What has been your experience with using the Delta reading? Do you know of empirical evidence to its application?

Brett Steenbarger, Ph.D. said...

Hi,

I've found the Delta readings to correlate well with the NYSE TICK and to behave somewhat similarly at market turns. Where the TICK is influenced by program trading affecting small caps, however, Delta is specific to the ES contract. The cumulative Delta correlates very well with market trend, which I also find useful.

At this juncture, I have not begun to collect a database of historical data on the Delta, which would be very useful for testing historical patterns.

Brett

DayTrading said...

I don't think that you need to collect data on the Delta, you just need tick data with the bid/ask data and from that you can generate Delta. I use eSignal and I know that I can download up to 10 days of that for the ES (and I assume other symbols). I used it to run a test once to see if unusually large values on the bid or ask influenced the subsequent move of the market over a short period of time (minutes) subsequent to seeing the large bid/ask so I'm fairly certain you could use that to test the Delta theory.
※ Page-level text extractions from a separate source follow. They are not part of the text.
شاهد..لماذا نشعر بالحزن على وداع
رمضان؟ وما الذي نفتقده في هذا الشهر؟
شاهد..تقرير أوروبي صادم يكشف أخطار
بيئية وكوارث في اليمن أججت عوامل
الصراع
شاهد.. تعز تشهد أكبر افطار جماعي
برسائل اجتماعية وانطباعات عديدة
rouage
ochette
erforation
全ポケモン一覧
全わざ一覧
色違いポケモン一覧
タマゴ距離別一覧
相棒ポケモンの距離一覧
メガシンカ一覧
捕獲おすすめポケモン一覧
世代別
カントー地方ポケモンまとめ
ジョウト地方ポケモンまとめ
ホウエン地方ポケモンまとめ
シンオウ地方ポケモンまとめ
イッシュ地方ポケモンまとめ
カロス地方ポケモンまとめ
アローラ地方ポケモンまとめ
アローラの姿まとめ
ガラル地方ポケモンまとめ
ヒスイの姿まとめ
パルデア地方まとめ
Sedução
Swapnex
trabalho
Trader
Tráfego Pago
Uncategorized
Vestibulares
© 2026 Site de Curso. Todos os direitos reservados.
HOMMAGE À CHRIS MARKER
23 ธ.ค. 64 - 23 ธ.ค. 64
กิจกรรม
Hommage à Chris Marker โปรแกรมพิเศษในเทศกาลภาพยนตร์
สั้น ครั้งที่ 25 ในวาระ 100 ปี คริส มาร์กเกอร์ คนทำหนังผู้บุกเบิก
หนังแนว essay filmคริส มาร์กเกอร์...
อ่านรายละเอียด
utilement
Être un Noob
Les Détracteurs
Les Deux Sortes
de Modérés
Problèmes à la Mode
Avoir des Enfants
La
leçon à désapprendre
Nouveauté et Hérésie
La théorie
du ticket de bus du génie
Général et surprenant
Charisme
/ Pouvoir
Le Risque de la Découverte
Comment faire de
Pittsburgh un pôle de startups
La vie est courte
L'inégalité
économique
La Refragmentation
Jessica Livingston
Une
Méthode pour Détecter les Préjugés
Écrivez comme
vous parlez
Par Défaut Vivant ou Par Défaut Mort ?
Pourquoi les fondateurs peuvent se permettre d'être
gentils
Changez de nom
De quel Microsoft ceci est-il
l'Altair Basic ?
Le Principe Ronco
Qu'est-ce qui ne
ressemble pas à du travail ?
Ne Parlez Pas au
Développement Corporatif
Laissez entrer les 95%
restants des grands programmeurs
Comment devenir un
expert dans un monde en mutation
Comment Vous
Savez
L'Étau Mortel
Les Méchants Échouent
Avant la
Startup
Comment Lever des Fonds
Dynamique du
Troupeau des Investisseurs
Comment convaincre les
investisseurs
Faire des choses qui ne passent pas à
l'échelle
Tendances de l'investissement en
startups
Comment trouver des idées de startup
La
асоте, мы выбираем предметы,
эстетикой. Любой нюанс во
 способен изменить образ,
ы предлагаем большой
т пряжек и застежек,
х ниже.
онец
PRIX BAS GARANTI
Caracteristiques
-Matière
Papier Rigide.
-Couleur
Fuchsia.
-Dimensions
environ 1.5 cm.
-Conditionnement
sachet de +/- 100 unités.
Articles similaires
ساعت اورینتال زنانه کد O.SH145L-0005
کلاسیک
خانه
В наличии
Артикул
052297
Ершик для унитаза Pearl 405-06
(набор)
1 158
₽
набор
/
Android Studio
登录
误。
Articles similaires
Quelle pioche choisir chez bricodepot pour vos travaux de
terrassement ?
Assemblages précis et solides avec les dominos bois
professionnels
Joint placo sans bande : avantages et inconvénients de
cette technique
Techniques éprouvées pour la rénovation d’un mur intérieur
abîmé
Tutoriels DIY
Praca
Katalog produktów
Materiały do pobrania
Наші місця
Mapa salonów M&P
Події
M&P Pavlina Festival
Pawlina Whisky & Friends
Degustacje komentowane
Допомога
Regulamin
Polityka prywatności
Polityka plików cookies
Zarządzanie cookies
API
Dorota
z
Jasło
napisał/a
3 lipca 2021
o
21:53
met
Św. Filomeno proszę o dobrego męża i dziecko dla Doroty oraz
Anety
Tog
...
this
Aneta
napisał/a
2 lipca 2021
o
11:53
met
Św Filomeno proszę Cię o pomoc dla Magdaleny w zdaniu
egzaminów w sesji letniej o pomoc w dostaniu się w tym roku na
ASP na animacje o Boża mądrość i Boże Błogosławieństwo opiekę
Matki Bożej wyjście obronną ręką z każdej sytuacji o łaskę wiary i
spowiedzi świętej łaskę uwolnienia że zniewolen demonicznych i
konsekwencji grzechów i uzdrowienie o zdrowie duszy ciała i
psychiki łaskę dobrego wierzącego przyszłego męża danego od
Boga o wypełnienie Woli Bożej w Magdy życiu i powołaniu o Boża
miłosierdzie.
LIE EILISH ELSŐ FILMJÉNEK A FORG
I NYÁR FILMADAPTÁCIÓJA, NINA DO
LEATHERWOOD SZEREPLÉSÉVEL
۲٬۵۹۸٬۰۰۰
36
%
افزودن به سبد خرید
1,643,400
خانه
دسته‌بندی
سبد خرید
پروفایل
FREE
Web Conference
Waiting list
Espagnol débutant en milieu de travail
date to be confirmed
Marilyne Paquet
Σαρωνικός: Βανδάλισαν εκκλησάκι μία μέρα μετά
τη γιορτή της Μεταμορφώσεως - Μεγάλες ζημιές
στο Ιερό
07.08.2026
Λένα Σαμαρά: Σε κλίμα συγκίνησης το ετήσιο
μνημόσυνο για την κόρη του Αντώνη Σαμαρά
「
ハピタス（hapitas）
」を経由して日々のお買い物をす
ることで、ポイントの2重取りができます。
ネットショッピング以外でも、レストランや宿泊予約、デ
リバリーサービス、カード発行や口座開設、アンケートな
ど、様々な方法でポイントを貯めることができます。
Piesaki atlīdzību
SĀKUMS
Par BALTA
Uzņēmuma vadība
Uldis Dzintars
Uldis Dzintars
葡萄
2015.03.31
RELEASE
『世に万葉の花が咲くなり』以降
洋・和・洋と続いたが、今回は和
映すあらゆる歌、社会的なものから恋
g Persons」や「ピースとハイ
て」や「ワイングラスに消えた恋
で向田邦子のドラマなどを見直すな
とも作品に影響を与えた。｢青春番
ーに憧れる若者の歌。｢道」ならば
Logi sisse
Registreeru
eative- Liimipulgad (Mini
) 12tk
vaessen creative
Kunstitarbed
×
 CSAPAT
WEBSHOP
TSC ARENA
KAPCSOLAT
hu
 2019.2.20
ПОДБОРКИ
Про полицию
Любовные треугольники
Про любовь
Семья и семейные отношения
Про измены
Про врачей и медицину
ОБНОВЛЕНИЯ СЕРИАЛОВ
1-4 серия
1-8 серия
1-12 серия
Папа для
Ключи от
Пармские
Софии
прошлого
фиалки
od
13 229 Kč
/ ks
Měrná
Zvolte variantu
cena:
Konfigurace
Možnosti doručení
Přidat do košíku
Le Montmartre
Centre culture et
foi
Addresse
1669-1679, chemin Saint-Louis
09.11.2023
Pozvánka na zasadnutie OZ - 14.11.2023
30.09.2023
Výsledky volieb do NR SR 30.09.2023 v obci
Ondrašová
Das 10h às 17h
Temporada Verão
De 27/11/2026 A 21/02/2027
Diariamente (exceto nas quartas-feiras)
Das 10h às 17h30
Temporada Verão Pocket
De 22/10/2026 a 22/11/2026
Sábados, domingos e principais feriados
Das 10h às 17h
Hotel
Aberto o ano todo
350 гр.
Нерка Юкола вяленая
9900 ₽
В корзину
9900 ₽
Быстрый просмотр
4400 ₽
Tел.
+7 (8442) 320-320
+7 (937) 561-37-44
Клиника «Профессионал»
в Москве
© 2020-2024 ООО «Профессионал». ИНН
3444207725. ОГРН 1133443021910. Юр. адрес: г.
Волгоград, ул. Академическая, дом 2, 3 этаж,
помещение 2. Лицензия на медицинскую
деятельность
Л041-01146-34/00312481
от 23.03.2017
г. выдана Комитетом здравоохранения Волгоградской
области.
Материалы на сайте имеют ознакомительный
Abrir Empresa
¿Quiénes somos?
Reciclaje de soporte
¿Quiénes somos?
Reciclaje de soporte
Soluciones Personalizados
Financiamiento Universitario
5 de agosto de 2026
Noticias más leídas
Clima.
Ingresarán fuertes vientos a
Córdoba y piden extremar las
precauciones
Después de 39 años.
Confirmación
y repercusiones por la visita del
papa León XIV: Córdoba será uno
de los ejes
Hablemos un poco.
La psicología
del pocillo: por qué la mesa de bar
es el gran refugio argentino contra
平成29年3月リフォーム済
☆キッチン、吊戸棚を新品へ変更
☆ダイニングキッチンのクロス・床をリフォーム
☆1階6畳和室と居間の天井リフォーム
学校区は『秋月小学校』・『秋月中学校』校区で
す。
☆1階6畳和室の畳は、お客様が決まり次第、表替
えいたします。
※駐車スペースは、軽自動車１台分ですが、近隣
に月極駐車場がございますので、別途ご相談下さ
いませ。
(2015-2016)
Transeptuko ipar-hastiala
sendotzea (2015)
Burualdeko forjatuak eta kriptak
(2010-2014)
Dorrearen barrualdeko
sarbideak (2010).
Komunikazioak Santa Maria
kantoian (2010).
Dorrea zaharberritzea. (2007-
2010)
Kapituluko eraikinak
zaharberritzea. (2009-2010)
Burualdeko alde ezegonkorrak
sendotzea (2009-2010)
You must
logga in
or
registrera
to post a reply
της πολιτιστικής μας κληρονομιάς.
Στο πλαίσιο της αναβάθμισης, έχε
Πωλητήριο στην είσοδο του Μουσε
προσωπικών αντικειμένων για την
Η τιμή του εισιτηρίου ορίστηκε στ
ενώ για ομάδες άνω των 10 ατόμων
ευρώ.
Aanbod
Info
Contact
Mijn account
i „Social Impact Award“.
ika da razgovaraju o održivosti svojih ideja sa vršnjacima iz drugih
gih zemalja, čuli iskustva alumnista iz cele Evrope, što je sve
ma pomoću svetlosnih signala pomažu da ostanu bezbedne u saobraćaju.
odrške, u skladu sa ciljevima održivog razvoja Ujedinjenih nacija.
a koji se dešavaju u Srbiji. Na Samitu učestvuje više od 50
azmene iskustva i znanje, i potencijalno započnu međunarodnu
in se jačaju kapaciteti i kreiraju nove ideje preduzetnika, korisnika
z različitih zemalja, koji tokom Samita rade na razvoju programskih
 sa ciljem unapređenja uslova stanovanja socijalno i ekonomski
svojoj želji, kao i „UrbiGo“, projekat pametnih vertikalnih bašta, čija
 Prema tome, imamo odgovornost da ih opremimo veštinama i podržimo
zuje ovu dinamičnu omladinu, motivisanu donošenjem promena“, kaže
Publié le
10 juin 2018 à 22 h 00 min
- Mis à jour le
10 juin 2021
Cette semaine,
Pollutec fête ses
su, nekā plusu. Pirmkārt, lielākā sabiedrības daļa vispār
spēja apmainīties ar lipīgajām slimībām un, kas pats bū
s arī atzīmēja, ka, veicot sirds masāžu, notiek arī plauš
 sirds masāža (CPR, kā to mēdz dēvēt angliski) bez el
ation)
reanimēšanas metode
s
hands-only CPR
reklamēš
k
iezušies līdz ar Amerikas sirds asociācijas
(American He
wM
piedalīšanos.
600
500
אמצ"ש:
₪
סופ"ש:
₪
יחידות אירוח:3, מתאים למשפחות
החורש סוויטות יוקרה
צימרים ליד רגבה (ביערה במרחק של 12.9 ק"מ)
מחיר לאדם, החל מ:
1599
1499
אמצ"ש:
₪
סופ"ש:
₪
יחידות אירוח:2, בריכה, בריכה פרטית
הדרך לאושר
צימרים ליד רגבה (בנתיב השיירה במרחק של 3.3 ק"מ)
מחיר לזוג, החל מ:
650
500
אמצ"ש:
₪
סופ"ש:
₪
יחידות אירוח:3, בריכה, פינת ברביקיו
Brett Steenbarger, Ph.D. said...

Hi DayTrading,

Great idea. I've done some testing with the trade by trade data, but mostly it's been cumulated and used to look at probabilities of longer-term moves. Shorter term investigations would be very interesting--

Brett

info said...

Glad to see there's an awareness of the Cumulative Delta here. I've been using it since 2005. It's the next step after MP,imo. It's changed my psychology more than anything else including, journalling, nlp, hypnosis et al. It's amazing what a profitable methodology does for a trading mentality! As far as testing, beware of this challenge: equity buying and selling (TICK)creates periods where traders are afraid to join the auction b/c of the intensity of the program trading, meaning the TICK is an important consideration for setups.Best!